EXERCISE DIRECTIONS: Take each line of the records below that contains the string "Back" and copy it.

TASK MATERIAL:
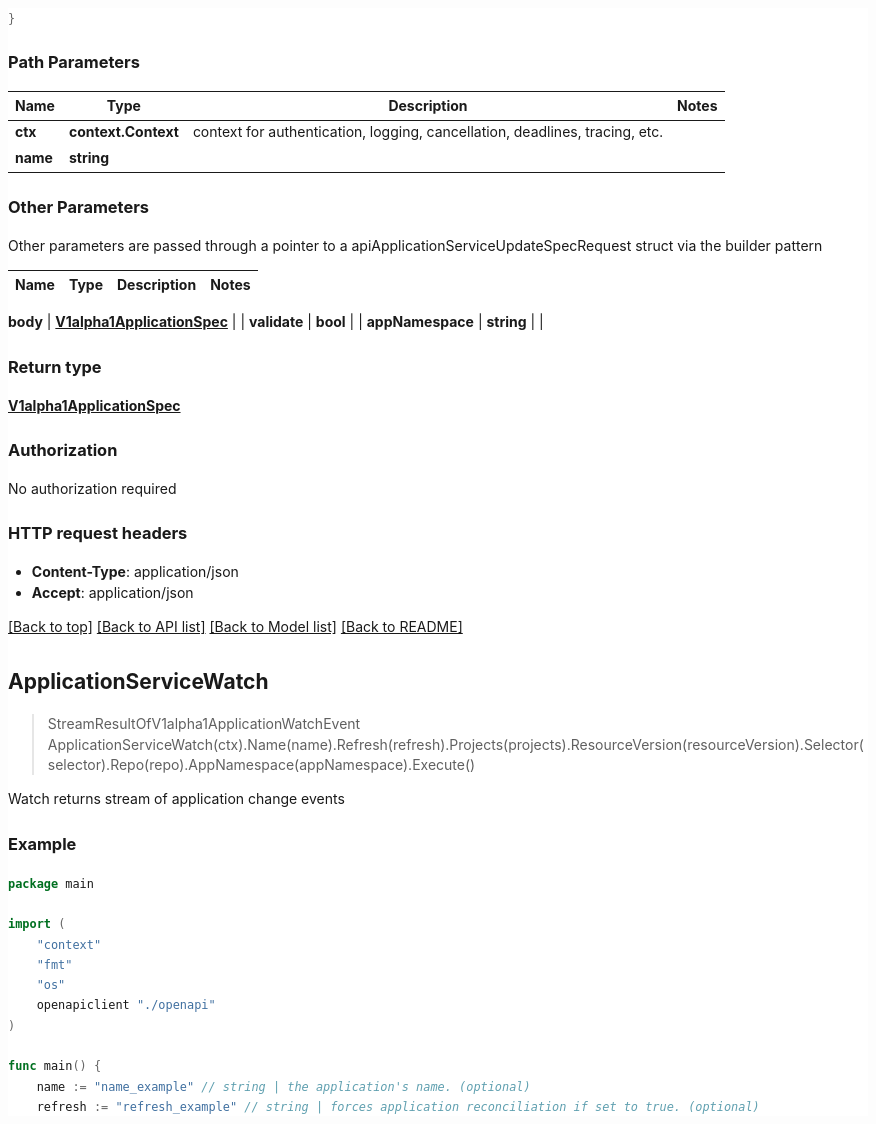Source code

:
 ```go
}
```

### Path Parameters


Name | Type | Description  | Notes
------------- | ------------- | ------------- | -------------
**ctx** | **context.Context** | context for authentication, logging, cancellation, deadlines, tracing, etc.
**name** | **string** |  | 

### Other Parameters

Other parameters are passed through a pointer to a apiApplicationServiceUpdateSpecRequest struct via the builder pattern


Name | Type | Description  | Notes
------------- | ------------- | ------------- | -------------

 **body** | [**V1alpha1ApplicationSpec**](V1alpha1ApplicationSpec.md) |  | 
 **validate** | **bool** |  | 
 **appNamespace** | **string** |  | 

### Return type

[**V1alpha1ApplicationSpec**](V1alpha1ApplicationSpec.md)

### Authorization

No authorization required

### HTTP request headers

- **Content-Type**: application/json
- **Accept**: application/json

[[Back to top]](#) [[Back to API list]](../README.md#documentation-for-api-endpoints)
[[Back to Model list]](../README.md#documentation-for-models)
[[Back to README]](../README.md)


## ApplicationServiceWatch

> StreamResultOfV1alpha1ApplicationWatchEvent ApplicationServiceWatch(ctx).Name(name).Refresh(refresh).Projects(projects).ResourceVersion(resourceVersion).Selector(selector).Repo(repo).AppNamespace(appNamespace).Execute()

Watch returns stream of application change events

### Example

```go
package main

import (
    "context"
    "fmt"
    "os"
    openapiclient "./openapi"
)

func main() {
    name := "name_example" // string | the application's name. (optional)
    refresh := "refresh_example" // string | forces application reconciliation if set to true. (optional)
```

RESULT FOR THIS TASK:
[[Back to top]](#) [[Back to API list]](../README.md#documentation-for-api-endpoints)
[[Back to Model list]](../README.md#documentation-for-models)
[[Back to README]](../README.md)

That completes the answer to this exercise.